-- SUPPLIED TEXT --
* Start *
My Favourite Audrey Hepburn Movies...as told by Letterboxd Reviews

Happy 93rd Birthday Audrey Hepburn!

Everyone knows that my all-time favourite actress is Audrey Hepburn, so in honour of her birthday, I'm sharing my favourite of her movies as told by Letterboxd reviews. 

Onward!

How to Steal a Million (1966)

"Half of this is just Audrey Hepburn and Peter O'toole making out and I really can't emphasize How Much I Am Here For That." — phoebe

"If I went to bed with that much eyeliner on I would wake up blind." — marian

"Heist movies staring Audrey Hepburn are the only heist movies that exist, sorry I don’t make the rules." — rudi

"If he doesn’t rob a museum with you on the first date then he’s not the one." — angela

"This movie ticks so many boxes for me?? Audrey Hepburn in Givenchy driving around Paris with Peter O’Toole, a rom-com heist, a meet cute to end all meet cutes, and a scene where the two romantic leads end up trapped in a broom closet. Perfection." — phoebe

More reviews here

Two for the Road (1967)
* End *
-- COLLECTED DATA --
* Start *
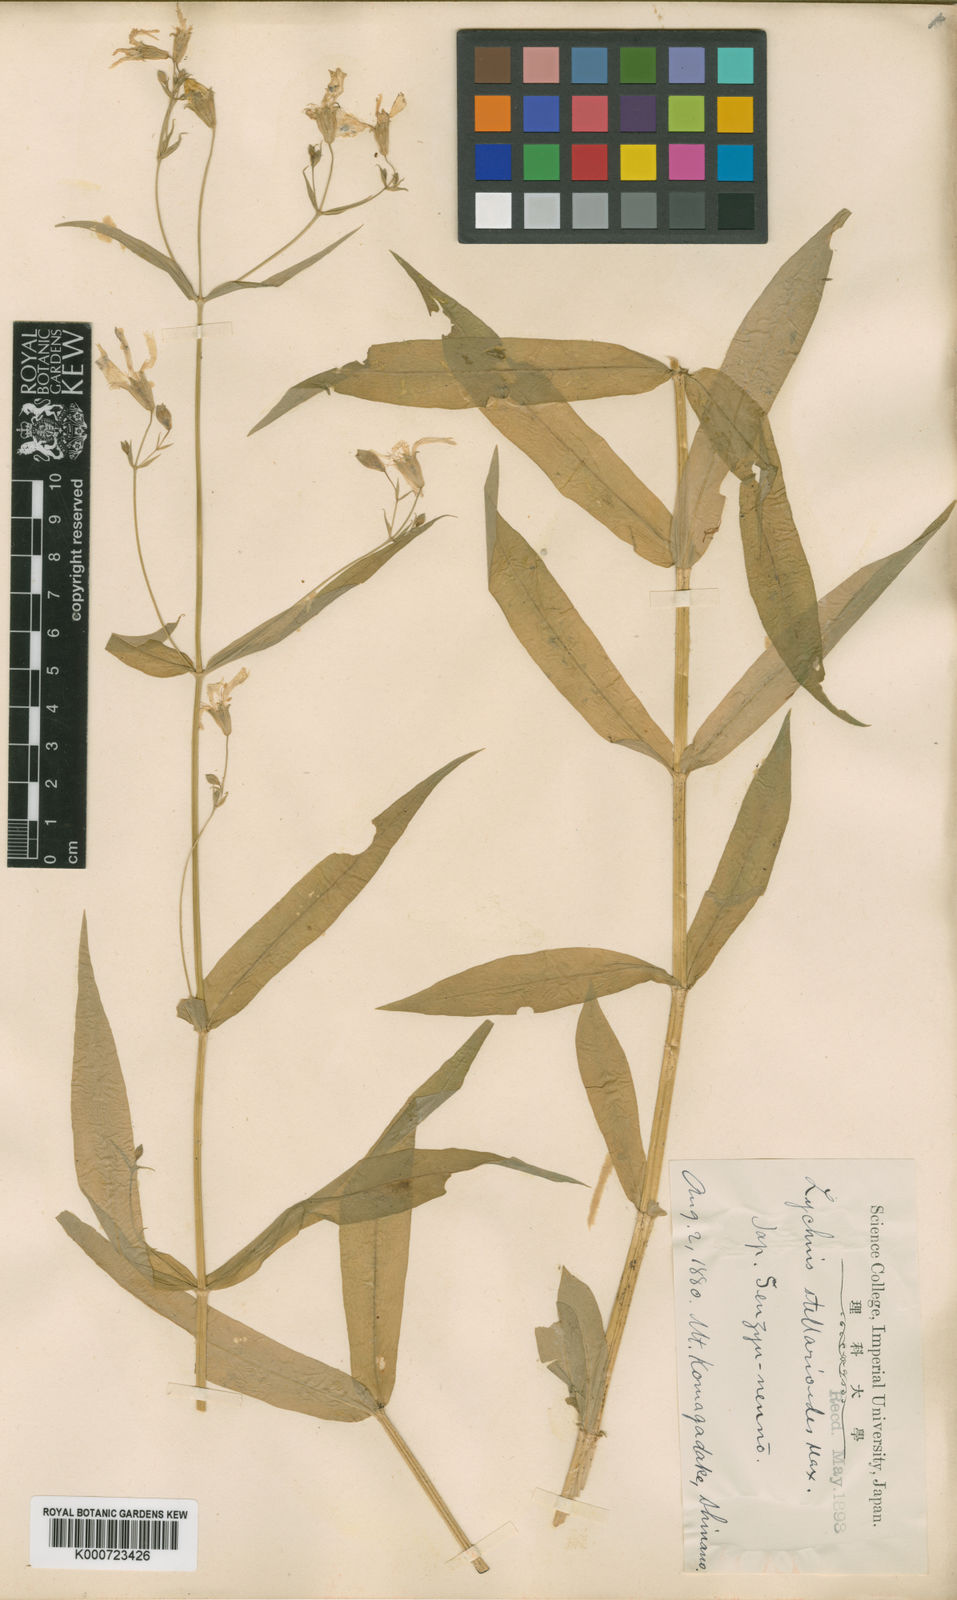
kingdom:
* End *
-- TASK SET --
- 1) Sum up the Audrey Hepburn post in two sentences.
- 2) Pick up the Audrey Hepburn post where it stops and write the next part.
The data has nothing to do with what follows.

-- TASK ANSWERS --
- 1) To mark Audrey Hepburn's 93rd birthday, the writer, whose all-time favorite actress is Hepburn, shares favorite films of hers as told through Letterboxd reviews. The first pick is How to Steal a Million (1966), and its quoted reviews celebrate Hepburn and Peter O'Toole together, the rom-com heist plot, Hepburn in Givenchy driving around Paris, and a scene where the two leads end up trapped in a broom closet.

- 2)
via hollygolightlys

"Someone should give Stanley Donen and Audrey Hepburn credit for inventing the 60s." — TimCop

"A masterpiece. There is no better film about marriage. Rest In Peace, Stanley Donen." — Jordan Horowitz

"Stanley Donen's Two for the Road is the equivalent of a lifetime of Richard Linklater "Before" films in 111 minutes. It charts a single relationship between the immaculate Audrey Hepburn and the muted Albert Finney, over the course of a number of journeys they took through the South of France." — Wilson

"You really can tell how much Stanley Donen adored Audrey. This is one of her strongest and most vivid performances, because it’s so mature and so frank. I love how playful, even petulant she is, how spirited, headstrong. Audrey was very much ethereal but she was down to earth too and it translates so beautifully in this film. She and Albert Finney were so incredible opposite each other, giving so much, authentic in their highs and lows. It’s a bit cynical but just really bare and beautiful." — tulip emoji

"Choose your fighter: depressed Audrey Hepburn or horny Audrey Hepburn." — rudi

More reviews here

Breakfast at Tiffany's (1961)

"You can’t explain love. You can’t explain what attracts you. It just happens. Love is only perfect in fairy tales, in real life, its imperfect, much like Breakfast at Tiffany’s."— Johnathan White

"The biggest mood in the world is when they show up to Tiffany’s looking for something under $10." — lauren

"That cat didn't deserve any of this."— marian

"The decade when every sentence couldn't end without 'darling' or 'baby'."— jackieburkhart

"Imagine being poor and still wearing amazing outfits...can't relate!"— hailey

More reviews here

Roman Holiday (1953)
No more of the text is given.